#### DOCUMENT EXTRACT ####

Music is a fundamentally communal thing. People come together to see their favorite bands, and sing along to their favorite songs. In the course of that experience, subcultures form around different genres of music - with their own typical fashions, slang, rituals, and so on. That provides an arena within which youth can differentiate themselves from the wider culture, form friendships, and hook up with the opposite sex.

At least, that used to be the case. It had already started degrading in the naughties, and was dead by the mid-teens. These days it's a memory. Walk around the bar district of most cities and you'll find mostly restaurants. Going out now means, not rubbing shoulders with strangers and meeting help new people brought together by a mutual love of a band or genre, but sitting at a table with people you already know.

So, why? I figure a few things happened.

One, the internet. With the ability to instantly access music from anywhere and anywhen, people's musical tastes fractured. It's no longer uncommon for people to have no idea what kind of music their friends even listen to.

Two, the generally repressive nature of society. Youth grow up in a culture that is ruthlessly intolerant of differences of belief. Step out of line on anything and you get cancelled by your peers online, and punished by the leftist ideologues that have captured the schools. In that context, kids naturally adopt a 'gray man' strategy: they seek to blend in with one another, and avoid drawing attention to themselves. Hence the awful blandness of youth fashion - the only identifiable subculture really are the Pronoun People, who are the exception that proves the rule really, their own distinctive attire serving as a sort of uniform akin to that of the Soviet Union's Young Pioneers, an indicator that they are the favored hand of the authorities and had best not be trifled with.

So you've got a retreat of the youth into private, virtual spaces more or less as a defensive measure, which in turn inhibits the formation of subcultures. Subcultures being inhibited, the live music ecosystem dies. It no longer being possible for young musicians to make a name for themselves playing local gigs, young musicians also retreat online, trying to gather an audience from the internet rather than from their local environments.

And voila: the auditory dystopia of 2022.
 
I know a lot about this, having spent over twenty years in the thick of the local original music scene and studied it as history. I agree with pretty much all stated so far. A major factor is the entropic, collapsing-in-on-itself, corporate-psycho nature of the major record companies and radio-station networks. Both underwent gradual, corporate consolidation into near-monolithic, pathological beasts controlled entirely by the PTB. Centralization happened, just like in any dictatorial system. We have an infinite number of accounts from musicians about what these vampiric entities are really like and who actually controls them, which helps explain the nature of the general, negative messaging that comes across.

####

COMPLETE THE FOLLOWING:
1: Reproduce the passage on music subcultures starting with "One, the internet." and going on through "even listen to.".
2: In the text on the decline of music subcultures, how many years does the final paragraph say its writer spent in the local original music scene?
3: Extend the text on the decline of music subcultures, picking up after its final sentence.

#### PROVIDED MATERIAL ####

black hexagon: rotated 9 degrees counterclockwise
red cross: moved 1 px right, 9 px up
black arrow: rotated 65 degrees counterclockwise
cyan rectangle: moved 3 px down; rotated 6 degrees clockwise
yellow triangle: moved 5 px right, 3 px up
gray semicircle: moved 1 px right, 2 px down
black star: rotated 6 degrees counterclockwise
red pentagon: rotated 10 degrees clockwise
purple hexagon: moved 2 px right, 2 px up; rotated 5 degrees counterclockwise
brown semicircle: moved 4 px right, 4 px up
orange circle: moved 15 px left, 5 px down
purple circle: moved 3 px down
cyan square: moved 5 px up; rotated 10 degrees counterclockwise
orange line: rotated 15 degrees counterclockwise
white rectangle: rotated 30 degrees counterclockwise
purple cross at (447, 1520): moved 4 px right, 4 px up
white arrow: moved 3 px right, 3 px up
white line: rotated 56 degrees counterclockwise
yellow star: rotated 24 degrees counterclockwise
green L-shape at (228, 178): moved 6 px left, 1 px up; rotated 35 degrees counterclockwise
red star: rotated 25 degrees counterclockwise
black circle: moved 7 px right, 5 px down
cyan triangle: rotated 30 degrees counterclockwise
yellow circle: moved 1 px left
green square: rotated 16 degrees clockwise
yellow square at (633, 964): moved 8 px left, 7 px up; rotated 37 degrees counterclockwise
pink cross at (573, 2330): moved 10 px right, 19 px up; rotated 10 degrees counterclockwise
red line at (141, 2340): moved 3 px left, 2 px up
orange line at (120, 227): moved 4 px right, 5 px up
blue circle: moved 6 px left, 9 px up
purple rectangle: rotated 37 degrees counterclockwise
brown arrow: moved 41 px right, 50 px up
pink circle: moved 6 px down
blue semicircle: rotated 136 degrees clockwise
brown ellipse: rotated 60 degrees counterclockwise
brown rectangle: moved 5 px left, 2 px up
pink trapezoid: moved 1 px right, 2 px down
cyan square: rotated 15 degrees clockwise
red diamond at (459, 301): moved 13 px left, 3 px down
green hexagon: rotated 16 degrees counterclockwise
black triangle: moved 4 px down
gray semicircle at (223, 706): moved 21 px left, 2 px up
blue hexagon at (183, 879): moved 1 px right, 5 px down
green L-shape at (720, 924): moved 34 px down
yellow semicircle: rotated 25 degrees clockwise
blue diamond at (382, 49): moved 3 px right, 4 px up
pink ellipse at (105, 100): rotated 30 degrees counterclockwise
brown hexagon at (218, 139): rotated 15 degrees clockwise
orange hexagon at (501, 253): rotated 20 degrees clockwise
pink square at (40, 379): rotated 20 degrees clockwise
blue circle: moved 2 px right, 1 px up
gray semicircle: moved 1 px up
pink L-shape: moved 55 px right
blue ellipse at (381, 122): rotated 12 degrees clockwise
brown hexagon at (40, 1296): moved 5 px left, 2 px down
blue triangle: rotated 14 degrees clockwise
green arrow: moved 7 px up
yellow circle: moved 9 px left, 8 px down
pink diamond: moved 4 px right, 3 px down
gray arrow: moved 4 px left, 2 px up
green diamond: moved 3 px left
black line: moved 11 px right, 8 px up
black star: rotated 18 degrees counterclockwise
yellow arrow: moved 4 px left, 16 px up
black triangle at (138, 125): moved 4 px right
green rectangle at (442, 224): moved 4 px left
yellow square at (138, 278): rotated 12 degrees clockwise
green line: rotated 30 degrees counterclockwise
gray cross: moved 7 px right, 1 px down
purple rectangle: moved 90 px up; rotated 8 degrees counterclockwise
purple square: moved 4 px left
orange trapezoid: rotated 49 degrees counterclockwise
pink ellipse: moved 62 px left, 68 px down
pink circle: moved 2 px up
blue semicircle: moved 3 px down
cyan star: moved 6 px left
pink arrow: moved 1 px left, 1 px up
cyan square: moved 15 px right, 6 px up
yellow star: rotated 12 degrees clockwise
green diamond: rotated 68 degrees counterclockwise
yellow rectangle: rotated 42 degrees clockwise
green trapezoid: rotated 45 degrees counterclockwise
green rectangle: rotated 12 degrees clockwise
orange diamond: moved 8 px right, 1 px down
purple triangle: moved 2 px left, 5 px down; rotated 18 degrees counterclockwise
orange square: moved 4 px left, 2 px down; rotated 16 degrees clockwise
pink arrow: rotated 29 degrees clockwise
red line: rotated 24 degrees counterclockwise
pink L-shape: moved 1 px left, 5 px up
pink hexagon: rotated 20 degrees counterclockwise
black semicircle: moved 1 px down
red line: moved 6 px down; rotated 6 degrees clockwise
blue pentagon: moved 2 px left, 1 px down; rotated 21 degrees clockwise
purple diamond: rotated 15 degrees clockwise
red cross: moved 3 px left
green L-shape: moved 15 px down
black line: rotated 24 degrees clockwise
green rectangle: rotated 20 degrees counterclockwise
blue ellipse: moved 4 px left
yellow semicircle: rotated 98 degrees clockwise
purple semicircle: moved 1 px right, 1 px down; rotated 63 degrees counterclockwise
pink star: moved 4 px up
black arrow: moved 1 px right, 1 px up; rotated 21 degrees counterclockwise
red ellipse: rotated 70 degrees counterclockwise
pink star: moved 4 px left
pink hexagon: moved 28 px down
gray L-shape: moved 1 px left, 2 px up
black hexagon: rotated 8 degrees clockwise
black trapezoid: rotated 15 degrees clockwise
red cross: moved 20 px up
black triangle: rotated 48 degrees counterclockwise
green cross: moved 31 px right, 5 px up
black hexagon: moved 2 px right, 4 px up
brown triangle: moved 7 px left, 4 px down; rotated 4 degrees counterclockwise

####

THE RESULTS:
1:
One, the internet. With the ability to instantly access music from anywhere and anywhen, people's musical tastes fractured. It's no longer uncommon for people to have no idea what kind of music their friends even listen to.

2: Over twenty years.

3:
The serious change seemed to begin in the mid-1980s. The book, The Mansion on the Hill is a very good account of how the record labels came under control of marketing professionals rather than music people. Among the negative consequences for music itself was the deliberate creation of outsized mega-stars, which caused the rosters of artists in development to shrink, allowing ever-fewer musicians opportunity for wide exposure. Then, new recording artists were given shrinking timelines on which to produce sales or be cast out. This helped give rise to the last great era of independent record labels, most of which were managed poorly. Most of these competitors became fed upon and destroyed, ultimately, when the majors learned how to kill them. Finally, the big companies devised ever better ways to program (and thus predict) tastes, which elevated the practice of manufacturing pre-fabricated stars (virtually all pushing some aspect of the globalist ideology) and turning pop music into much more of a factory system. Though, today, there are so many talented musicians, and so many willing to do anything for fame, that it's a simple matter to choose some and control them entirely.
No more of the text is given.